- **Work instruction 1**
Output the part of the OpenTelemetry setup thread that opens with the words containing "DefaultHTTPMonitoring *httpMetrics" and closes with "tRPC monitoring handlers and middlewares.".
- **Work instruction 2**
Translate this sentence from the OpenTelemetry setup thread into Spanish: "DefaultMonitoring holds service monitoring metrics definitions."
- **Work instruction 3**
Supply the next part of the Go metrics initialization code in the OpenTelemetry setup thread, picking up right after its last line.

- **Given passage**
1046102779 avatar Sep 22 '22 09:09 1046102779

Opentelemetry Init Configuration

apiVersion: dapr.io/v1alpha1
kind: Configuration
metadata:
  name: configuration
  namespace: default
spec:
  metric:
    enabled: true
    exporterAddress: "9.xxx.xxx.x8:4318"
  tracing:
    enabled: true
    samplingRate: 1
    exporterAddress: "9.xxx.xxx.x8:4317"
  log:
    file_enabled: false
    log_level: 0
    trace_enabled: true
    encode_logs_as_json: true
  nameresolution:
    nr_component_name: "nameresolution-polaris"
    service: "dapr.gbot.sqqgroup"
    namespace: "Production"
    metadata:
      token: "77001b56xxxxxeb69ab0431836e9be"

1046102779 avatar Sep 22 '22 09:09 1046102779

Metric Init

package diagnostics

import (
        "context"
        "time"

        "github.com/pkg/errors"
        "go.opentelemetry.io/otel"
        "go.opentelemetry.io/otel/exporters/otlp/otlpmetric"
        "go.opentelemetry.io/otel/exporters/otlp/otlpmetric/otlpmetrichttp"
        "go.opentelemetry.io/otel/metric"
        "go.opentelemetry.io/otel/metric/global"
        "go.opentelemetry.io/otel/sdk/metric/aggregator/histogram"
        controller "go.opentelemetry.io/otel/sdk/metric/controller/basic"
        processor "go.opentelemetry.io/otel/sdk/metric/processor/basic"
        "go.opentelemetry.io/otel/sdk/metric/selector/simple"
        "go.opentelemetry.io/otel/sdk/resource"
        semconv "go.opentelemetry.io/otel/semconv/v1.9.0"
)
var (
        // DefaultReportingPeriod is the default view reporting period.
        DefaultReportingPeriod = 60 * time.Second

        // DefaultMonitoring holds service monitoring metrics definitions.
        DefaultMonitoring *serviceMetrics
        // DefaultGRPCMonitoring holds default gRPC monitoring handlers and middlewares.
        DefaultGRPCMonitoring *grpcMetrics
        // DefaultHTTPMonitoring holds default HTTP monitoring handlers and middlewares.
        DefaultHTTPMonitoring *httpMetrics
        // DefaultComponentMonitoring holds component specific metrics.
        DefaultComponentMonitoring *componentMetrics
        // DefaultTRPCMonitoring holds default tRPC monitoring handlers and middlewares.
        DefaultTRPCMonitoring *trpcMetrics
)

// MetricClient is a metric client.
type MetricClient struct {
        AppID     string
        Namespace string
        // Address collector receiver address.
        Address string

        meter    metric.Meter
        pusher   *controller.Controller
        exporter *otlpmetric.Exporter
}

// InitMetrics initializes metrics.
func InitMetrics(address, appID, namespace string) (*MetricClient, error) {
        var err error
        if address == "" {
                address = defaultMetricExporterAddr
        }
        client := &MetricClient{
                AppID:     appID,
                Namespace: namespace,
                Address:   address,
        }
        if err = client.init(); err != nil {
                return nil, err
        }
        DefaultMonitoring = client.newServiceMetrics()
        DefaultGRPCMonitoring = client.newGRPCMetrics()

(Items in a dataset listing)
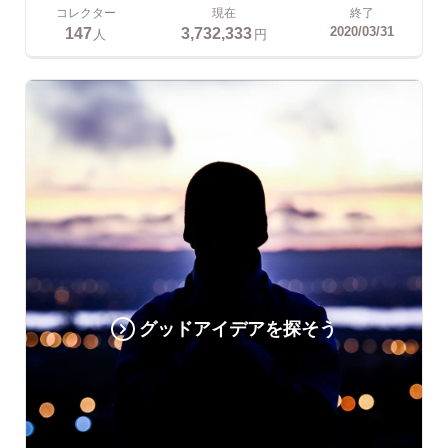
コレクター
現在
終了
147
3,732,333
2020/03/31
人
円
グッドアイデアを探そう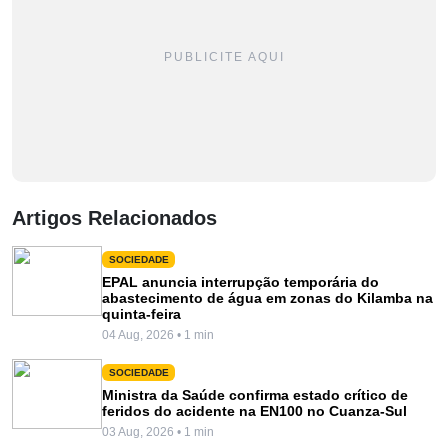
PUBLICITE AQUI
Artigos Relacionados
SOCIEDADE
EPAL anuncia interrupção temporária do
abastecimento de água em zonas do Kilamba na
quinta-feira
04 Aug, 2026 • 1 min
SOCIEDADE
Ministra da Saúde confirma estado crítico de
feridos do acidente na EN100 no Cuanza-Sul
03 Aug, 2026 • 1 min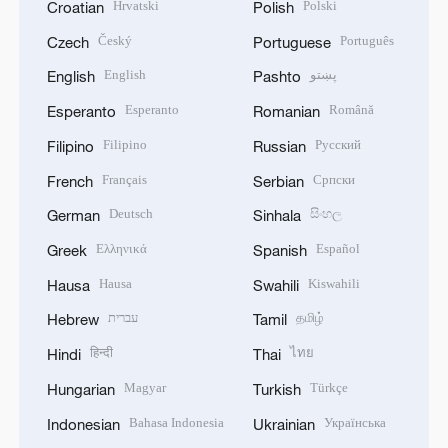
Hrvatski
Polski
Croatian
Polish
Český
Português
Czech
Portuguese
English
پښتو
English
Pashto
Esperanto
Română
Esperanto
Romanian
Filipino
Русский
Filipino
Russian
Français
Српски
French
Serbian
Deutsch
සිංහල
German
Sinhala
Ελληνικά
Español
Greek
Spanish
Hausa
Kiswahili
Hausa
Swahili
עברית
தமிழ்
Hebrew
Tamil
हिन्दी
ไทย
Hindi
Thai
Magyar
Türkçe
Hungarian
Turkish
Bahasa Indonesia
Українська
Indonesian
Ukrainian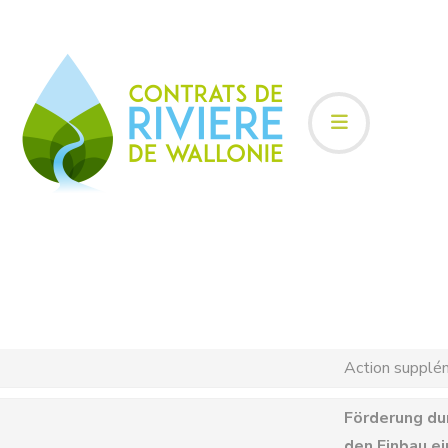
Action supplé
Förderung dur
den Einbau e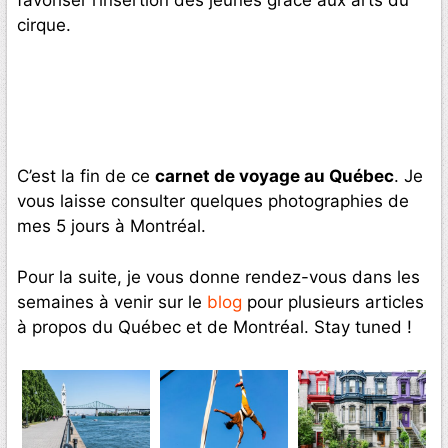
cirque.
C’est la fin de ce
carnet de voyage au Québec
. Je
vous laisse consulter quelques photographies de
mes 5 jours à Montréal.
Pour la suite, je vous donne rendez-vous dans les
semaines à venir sur le
blog
pour plusieurs articles
à propos du Québec et de Montréal. Stay tuned !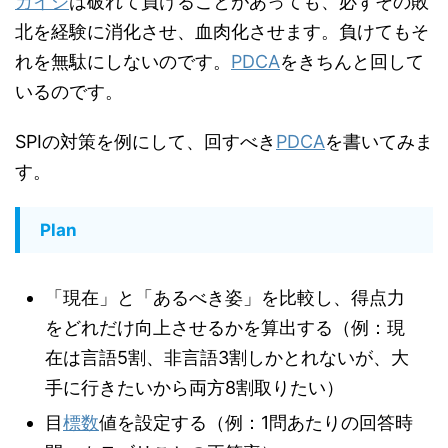
カイジ
は破れて負けることがあっても、必ずその敗
北を経験に消化させ、血肉化させます。負けてもそ
れを無駄にしないのです。
PDCA
をきちんと回して
いるのです。
SPIの対策を例にして、回すべき
PDCA
を書いてみま
す。
Plan
「現在」と「あるべき姿」を比較し、
得点力
をどれだけ向上させるかを算出する（例：現
在は言語5割、非言語3割しかとれないが、大
手に行きたいから両方8割取りたい）
目
標数
値を設定する
（例：1問あたりの回答時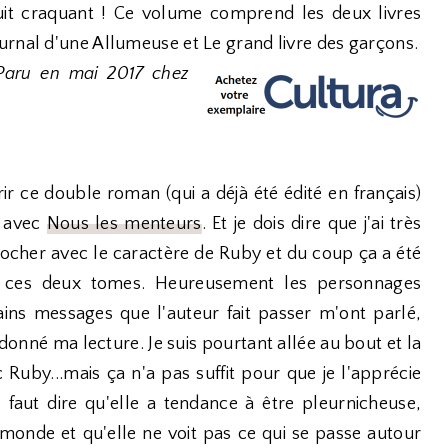
uit craquant ! Ce volume comprend les deux livres
urnal d'une Allumeuse et Le grand livre des garçons.
Paru en mai 2017 chez
rir ce double roman (qui a déjà été édité en français)
t avec
Nous les menteurs
. Et je dois dire que j'ai très
ccrocher avec le caractère de Ruby et du coup ça a été
de ces deux tomes. Heureusement les personnages
ins messages que l'auteur fait passer m'ont parlé,
ndonné ma lecture. Je suis pourtant allée au bout et la
 Ruby...mais ça n'a pas suffit pour que je l'apprécie
 faut dire qu'elle a tendance à être pleurnicheuse,
monde et qu'elle ne voit pas ce qui se passe autour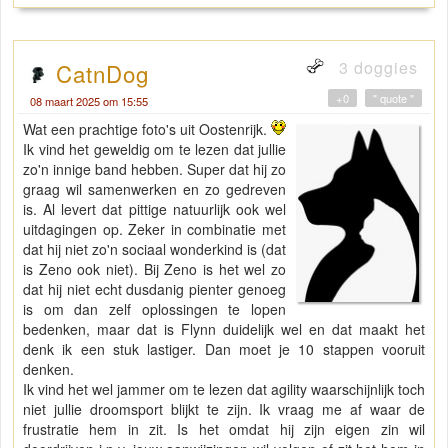
3 doggies
CatnDog
+0
" quote "
08 maart 2025 om 15:55
Wat een prachtige foto's uit Oostenrijk.
Ik vind het geweldig om te lezen dat jullie
zo'n innige band hebben. Super dat hij zo
graag wil samenwerken en zo gedreven
is. Al levert dat pittige natuurlijk ook wel
uitdagingen op. Zeker in combinatie met
dat hij niet zo'n sociaal wonderkind is (dat
is Zeno ook niet). Bij Zeno is het wel zo
dat hij niet echt dusdanig pienter genoeg
is om dan zelf oplossingen te lopen
bedenken, maar dat is Flynn duidelijk wel en dat maakt het
denk ik een stuk lastiger. Dan moet je 10 stappen vooruit
denken.
Ik vind het wel jammer om te lezen dat agility waarschijnlijk toch
niet jullie droomsport blijkt te zijn. Ik vraag me af waar de
frustratie hem in zit. Is het omdat hij zijn eigen zin wil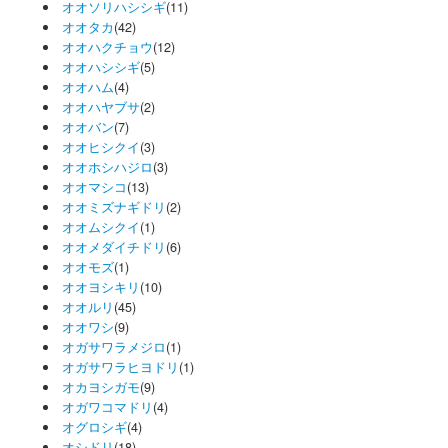
オオソリハシシギ
(11)
オオタカ
(42)
オオハクチョウ
(12)
オオハシシギ
(5)
オオハム
(4)
オオハヤブサ
(2)
オオバン
(7)
オオヒシクイ
(3)
オオホシハジロ
(3)
オオマシコ
(13)
オオミズナギドリ
(2)
オオムシクイ
(1)
オオメダイチドリ
(6)
オオモズ
(1)
オオヨシキリ
(10)
オオルリ
(45)
オオワシ
(9)
オガサワラメジロ
(1)
オガサワラヒヨドリ
(1)
オカヨシガモ
(9)
オガワコマドリ
(4)
オグロシギ
(4)
オシドリ
(18)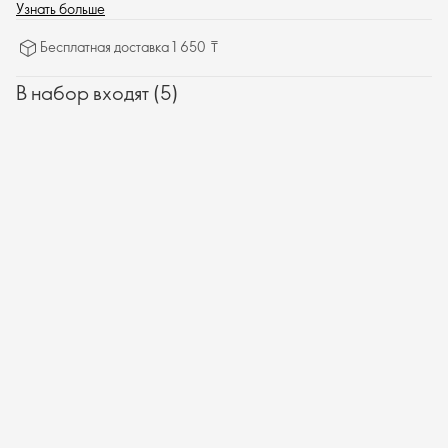
более упругой.
Узнать больше
Бесплатная доставка 1 650 ₸
В набор входят (5)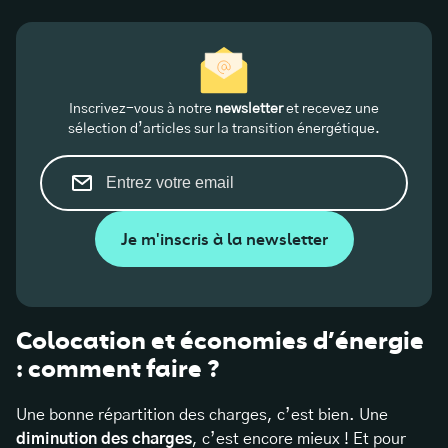
Inscrivez-vous à notre
newsletter
et recevez une
sélection d’articles sur la transition énergétique.
Je m'inscris à la newsletter
Colocation et économies d’énergie
: comment faire ?
Une bonne répartition des charges, c’est bien. Une
diminution des charges
, c’est encore mieux ! Et pour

- **Response box 1**
DefaultHTTPMonitoring *httpMetrics
        // DefaultComponentMonitoring holds component specific metrics.
        DefaultComponentMonitoring *componentMetrics
        // DefaultTRPCMonitoring holds default tRPC monitoring handlers and middlewares.

- **Response box 2**
DefaultMonitoring contiene las definiciones de las métricas de monitoreo del servicio.

- **Response box 3**
        DefaultHTTPMonitoring = client.newHTTPMetrics()
        DefaultTRPCMonitoring = client.newTRPCMetrics()
        DefaultComponentMonitoring = client.newComponentMetrics()

        return client, nil
}

// ::TODO  https://github.com/open-telemetry/opentelemetry-collector/issues/5238
func (m *MetricClient) init() error {
        var err error
        ctx := context.Background()
        client := otlpmetrichttp.NewClient(
                otlpmetrichttp.WithInsecure(),
                otlpmetrichttp.WithEndpoint(m.Address))
        m.exporter, err = otlpmetric.New(ctx, client)
        if err != nil {
                return errors.Errorf("Failed to create the collector exporter: %v", err)
        }
        res, _ := resource.New(ctx,
                resource.WithAttributes(
                        semconv.ServiceNameKey.String(m.AppID),
                        semconv.ServiceNamespaceKey.String(m.Namespace),
                ),
        )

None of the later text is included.